[Stored items]
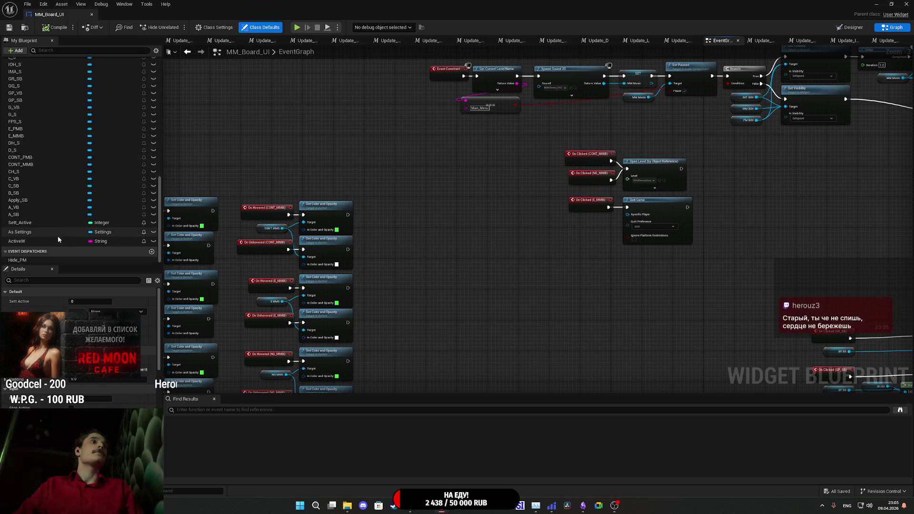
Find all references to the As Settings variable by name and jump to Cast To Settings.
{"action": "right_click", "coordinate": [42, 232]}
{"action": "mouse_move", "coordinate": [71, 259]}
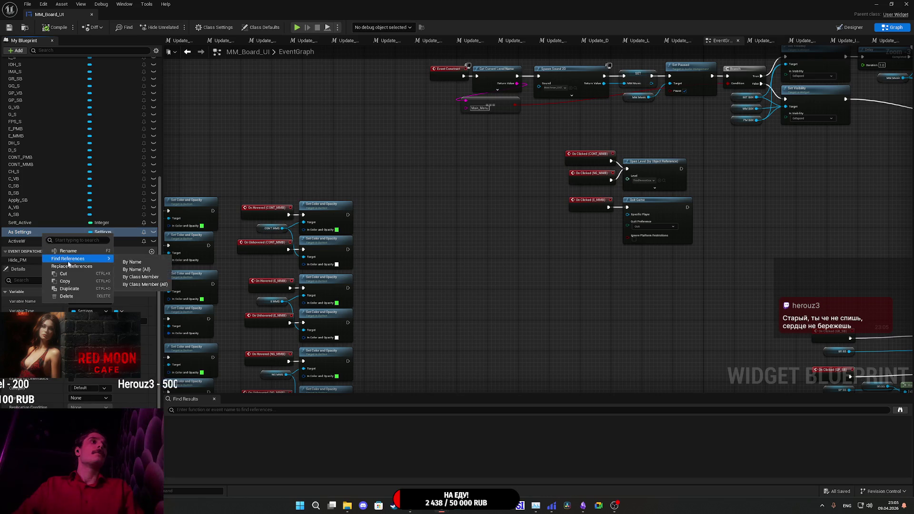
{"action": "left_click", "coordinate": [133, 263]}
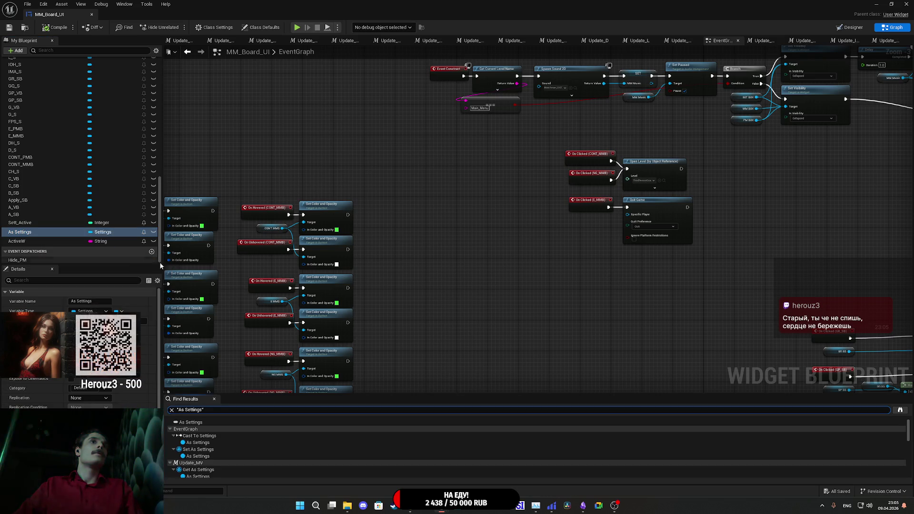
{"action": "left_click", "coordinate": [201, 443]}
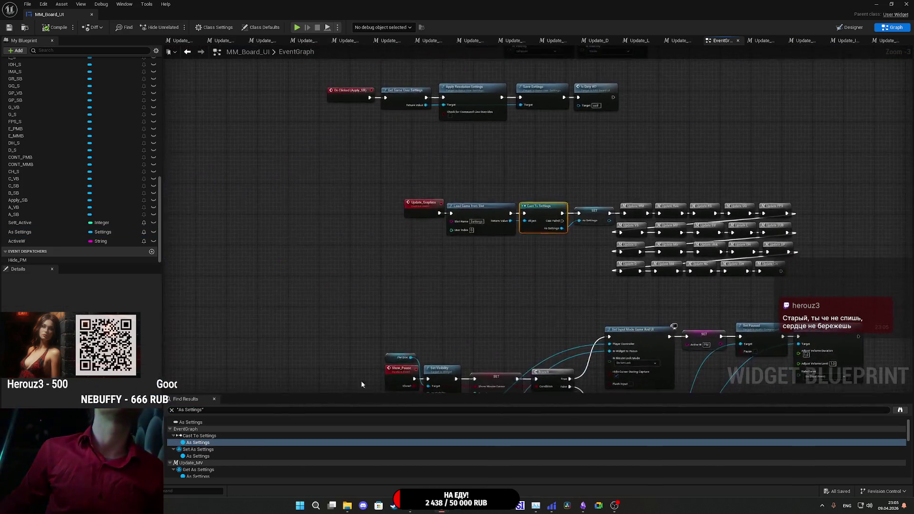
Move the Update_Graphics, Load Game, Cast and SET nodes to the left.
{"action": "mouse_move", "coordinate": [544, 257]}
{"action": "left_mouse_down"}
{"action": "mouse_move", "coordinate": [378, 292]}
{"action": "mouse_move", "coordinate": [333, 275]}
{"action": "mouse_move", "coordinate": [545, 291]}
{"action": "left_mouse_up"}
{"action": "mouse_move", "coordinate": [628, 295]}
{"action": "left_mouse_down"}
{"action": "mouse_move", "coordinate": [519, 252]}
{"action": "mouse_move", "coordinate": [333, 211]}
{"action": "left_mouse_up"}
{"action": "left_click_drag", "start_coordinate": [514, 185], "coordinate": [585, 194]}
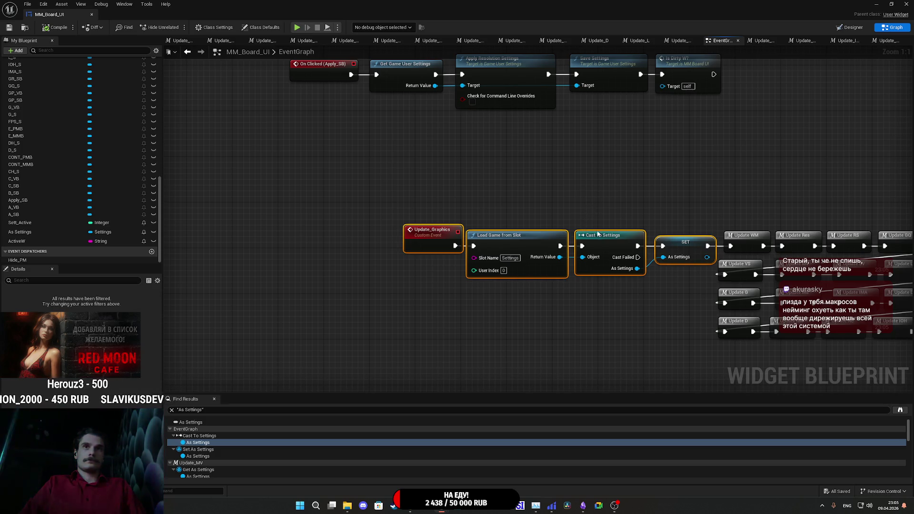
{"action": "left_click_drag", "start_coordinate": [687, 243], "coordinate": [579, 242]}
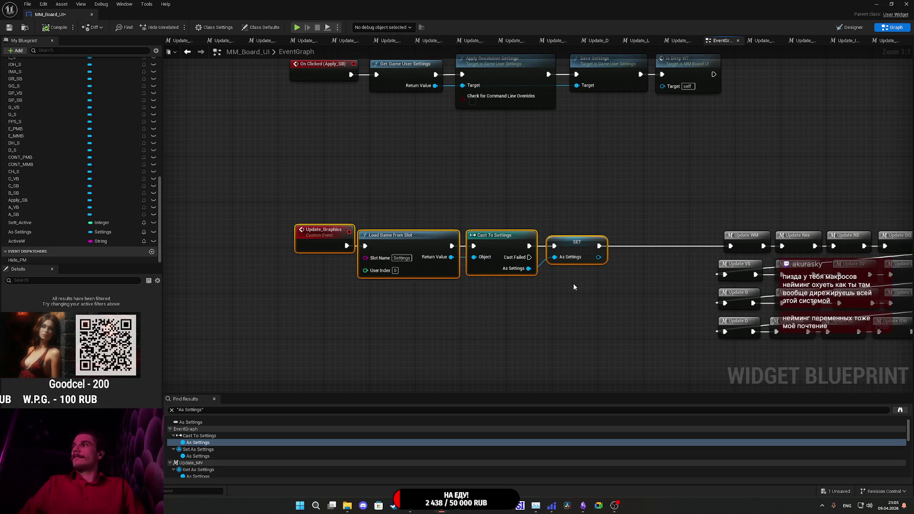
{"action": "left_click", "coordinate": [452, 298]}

• _Action item_
Repeat each entry above exactly, passing over any images.

• _Solution for this problem_
Find all references to the As Settings variable by name and jump to Cast To Settings.
{"action": "right_click", "coordinate": [42, 232]}
{"action": "mouse_move", "coordinate": [71, 259]}
{"action": "left_click", "coordinate": [133, 263]}
{"action": "left_click", "coordinate": [201, 443]}
Move the Update_Graphics, Load Game, Cast and SET nodes to the left.
{"action": "mouse_move", "coordinate": [544, 257]}
{"action": "left_mouse_down"}
{"action": "mouse_move", "coordinate": [378, 292]}
{"action": "mouse_move", "coordinate": [333, 275]}
{"action": "mouse_move", "coordinate": [545, 291]}
{"action": "left_mouse_up"}
{"action": "mouse_move", "coordinate": [628, 295]}
{"action": "left_mouse_down"}
{"action": "mouse_move", "coordinate": [519, 252]}
{"action": "mouse_move", "coordinate": [333, 211]}
{"action": "left_mouse_up"}
{"action": "left_click_drag", "start_coordinate": [514, 185], "coordinate": [585, 194]}
{"action": "left_click_drag", "start_coordinate": [687, 243], "coordinate": [579, 242]}
{"action": "left_click", "coordinate": [452, 298]}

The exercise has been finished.